Integrated Genomic and Proteomic Information Security Protocol
NASA GSFC has developed a cybersecurity security protocol consisting of message exchanges utilizing message authentication codes and encryption codes derived from the genetic encoding system for key generation, Proteins and the processes of transcription and translation of DNA and RNA into proteins. These are used in conjunction with the existing principles of a public key infrastructure and traditional encryption and authentication algorithms and processes. This security protocol requires a cryptanalysis infrastructure not available to most attackers. By using the processes of transcription and translation of actual genes (referred to as biogenes) in conjunction with a genomic and proteomic based encryption and authentication approach, security is achieved in two simultaneous domains. An attacker has to successfully breach both domains simultaneously for successful network attack.
First Stage Bootloader
The First Stage Bootloader reads software images from flash memory, utilizing redundant copies of the images, and launches the operating system. This bootloader finds a valid copy of the OS image and the ram filesystem image in flash memory. If none of the copies are fully valid, the bootloader attempts to construct a fully valid image by validating the images in small sections and piecing together validated sections from multiple copies.

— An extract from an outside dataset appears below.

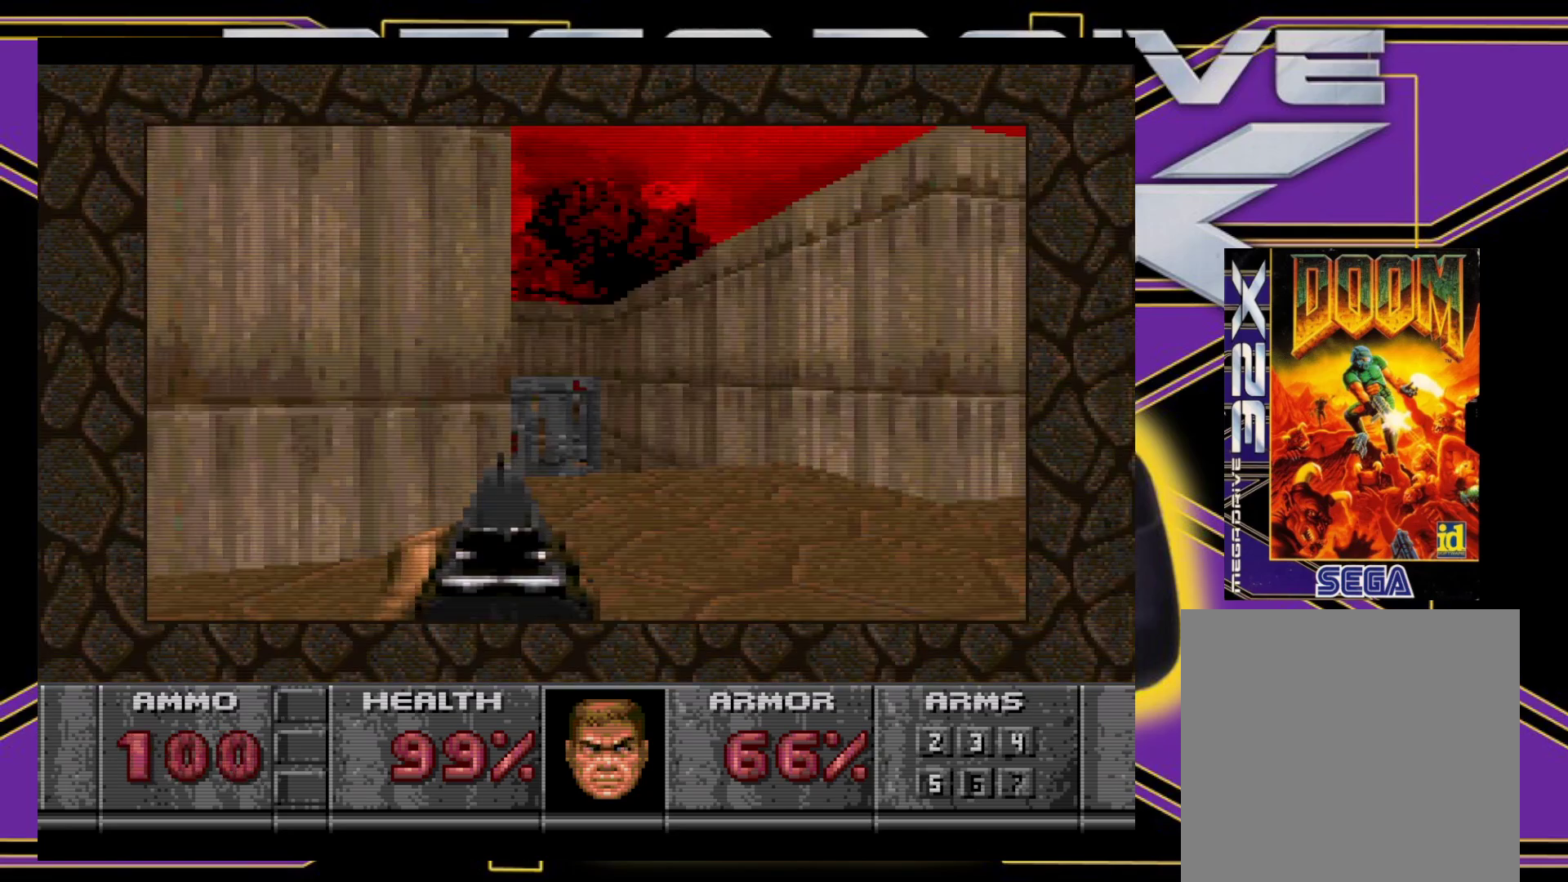
{"buttons": [], "events": [[167, "DPAD_LEFT", "down"], [283, "DPAD_UP", "up"], [317, "DPAD_LEFT", "up"]]}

Periodically, throughout this process, the First Stage Bootloader restarts the watchdog timer.
The First Stage Bootloader reads a boot table from a default location in flash memory. This boot table describes where to find the OS image and its supporting ram filesystem image in flash. It uses header information and a checksum to validate the table. If the table is corrupt, it reads the next copy until it finds a valid table. There can be many copies of the table in flash, and all will be read if necessary. The First Stage Bootloader reads the ram filesystem image into memory and validates its contents. Similar to the boot table, if one copy of the image is corrupt, it will read the remaining copies until it finds one with a valid header. If it doesn't find a valid copy, it will break the image down into smaller portions. For each section, it checks each copy until it finds a valid copy of the section and copies the valid section into a new copy of the image. The First Stage Bootloader reads the OS image and interprets it. If anything in the image is corrupt, it reads the remaining copies until it finds a fully valid copy. If no copy is fully valid, it will use individual valid records from multiple copies to create a fully valid image.